__INFORMATION PROVIDED__
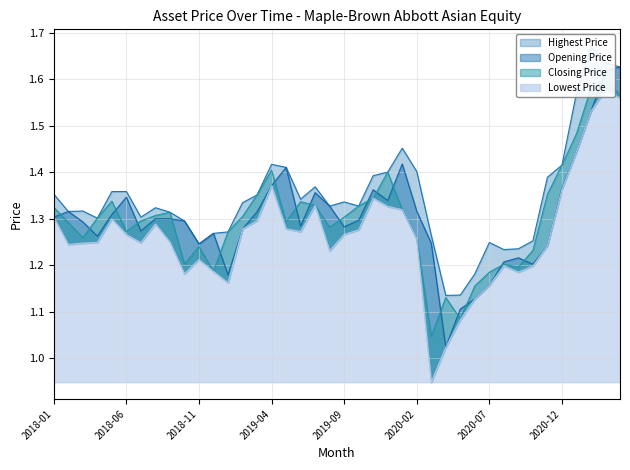

What is the approximate value of Closing Price at 2020-09?

1.2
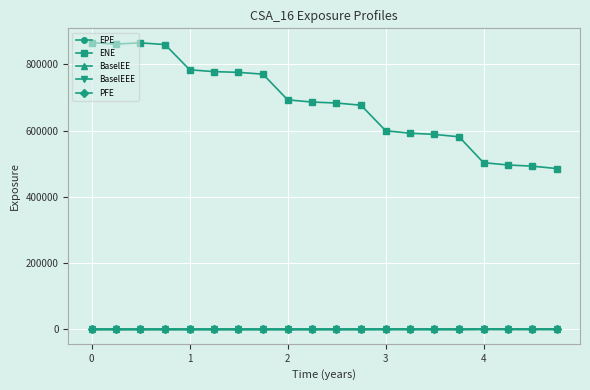

How many distinct data groups are displayed?

5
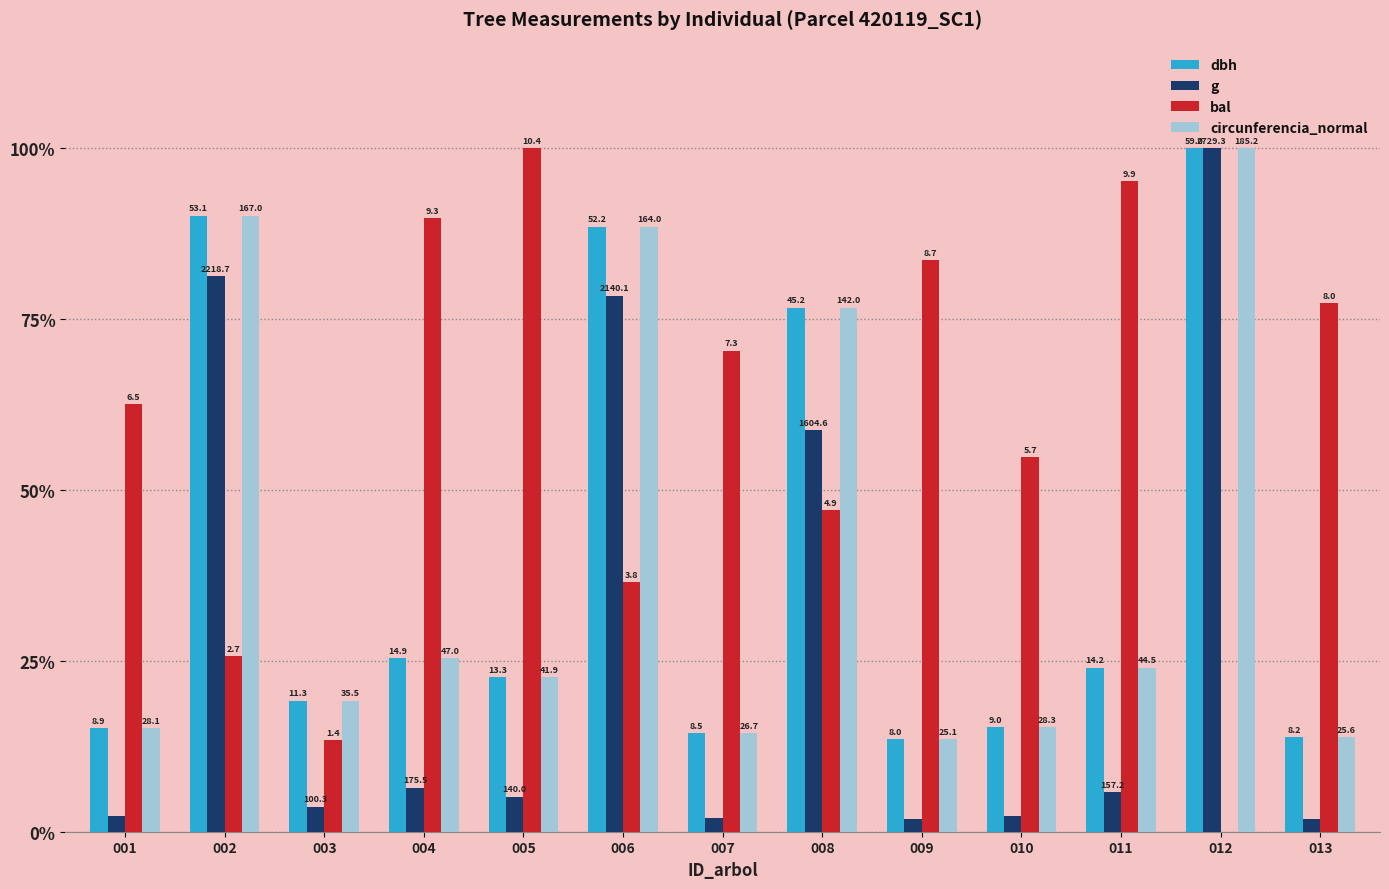

Which has a higher value, 002 or 001?

002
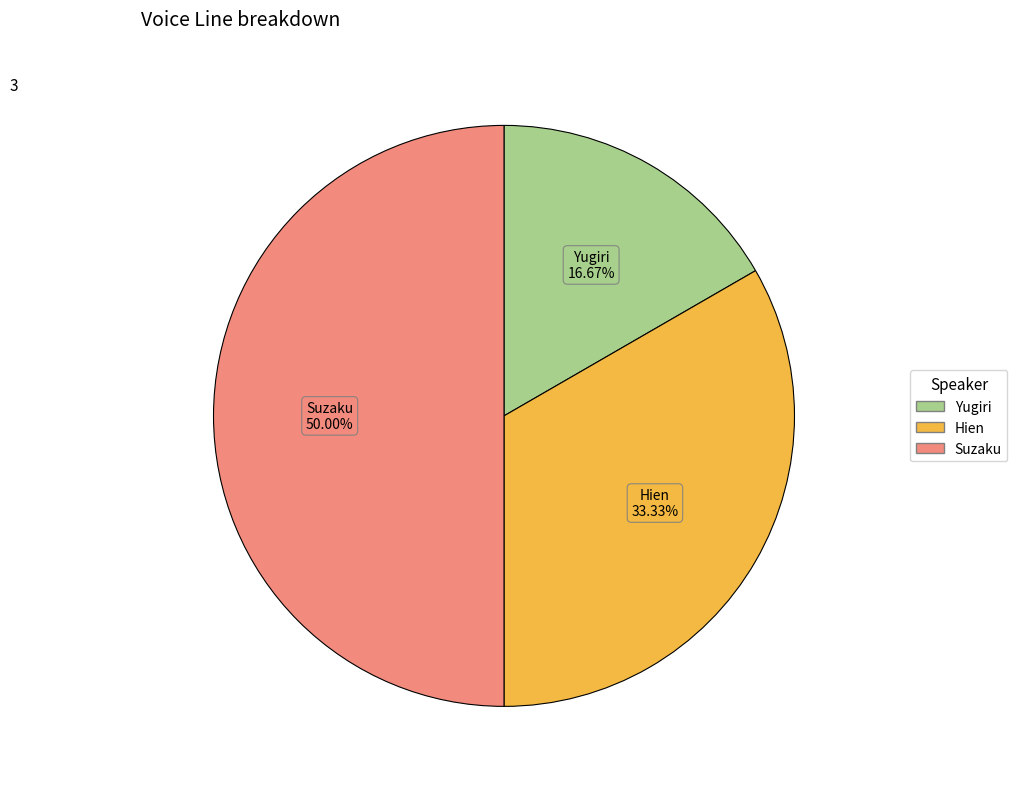

Count the number of slices in the pie.

3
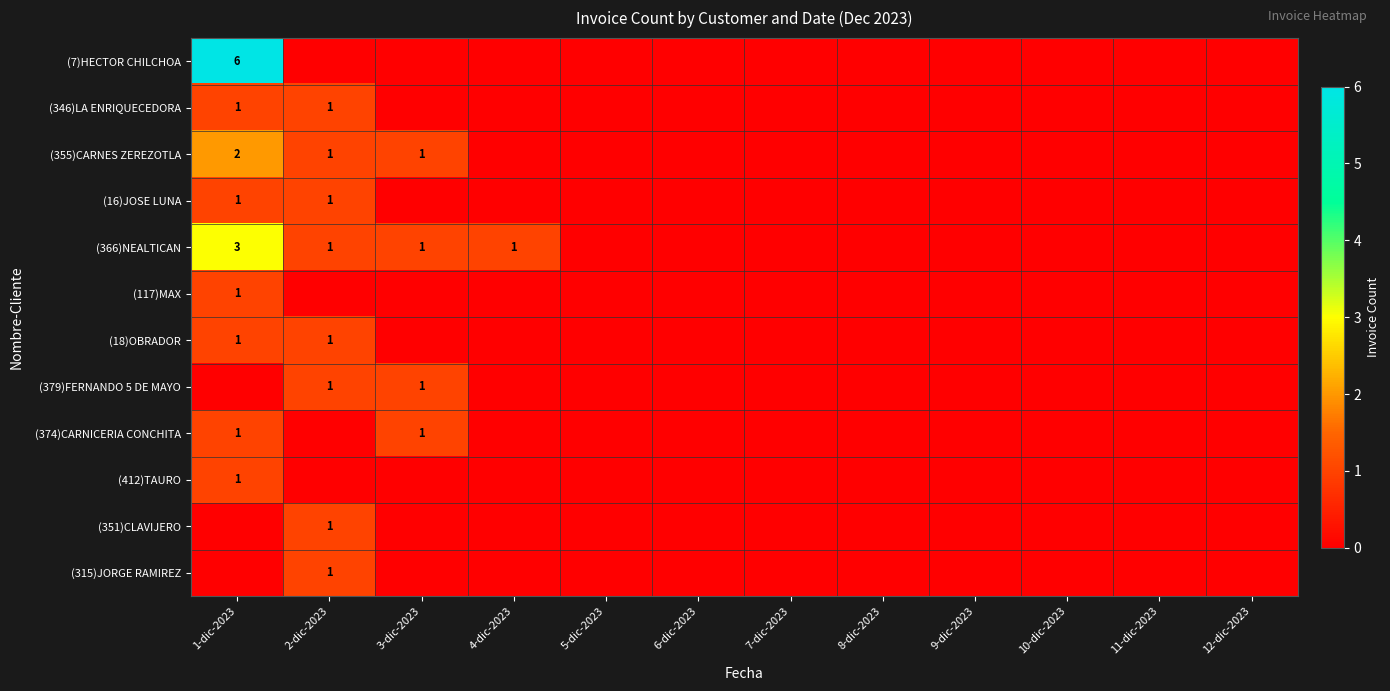

The value of (18)OBRADOR at 1-dic-2023 is 2. True or false?

False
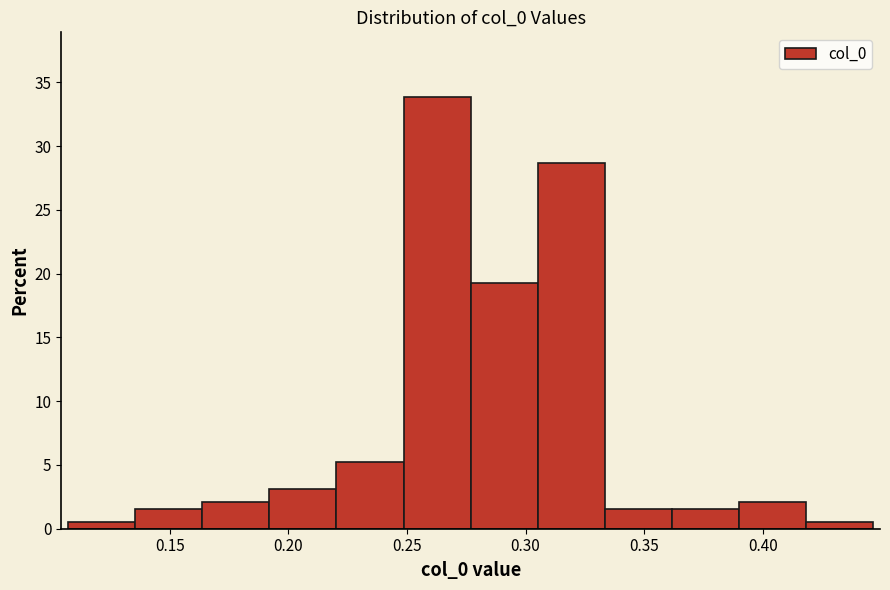

What is the height of the bar covering 0.165 to 0.190 on the x-axis? Neither the bar edges nor the heights are printed on the chart, so give them approximately, as read against the axes.

2.0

__EXERCISE REQUIREMENTS__
Reproduce the stretch from the line containing "What is the height" through the end of the listing, substituting "roughly" for "approximately" and leaving everything else unchanged.

__TASK OUTPUT__
What is the height of the bar covering 0.165 to 0.190 on the x-axis? Neither the bar edges nor the heights are printed on the chart, so give them roughly, as read against the axes.

2.0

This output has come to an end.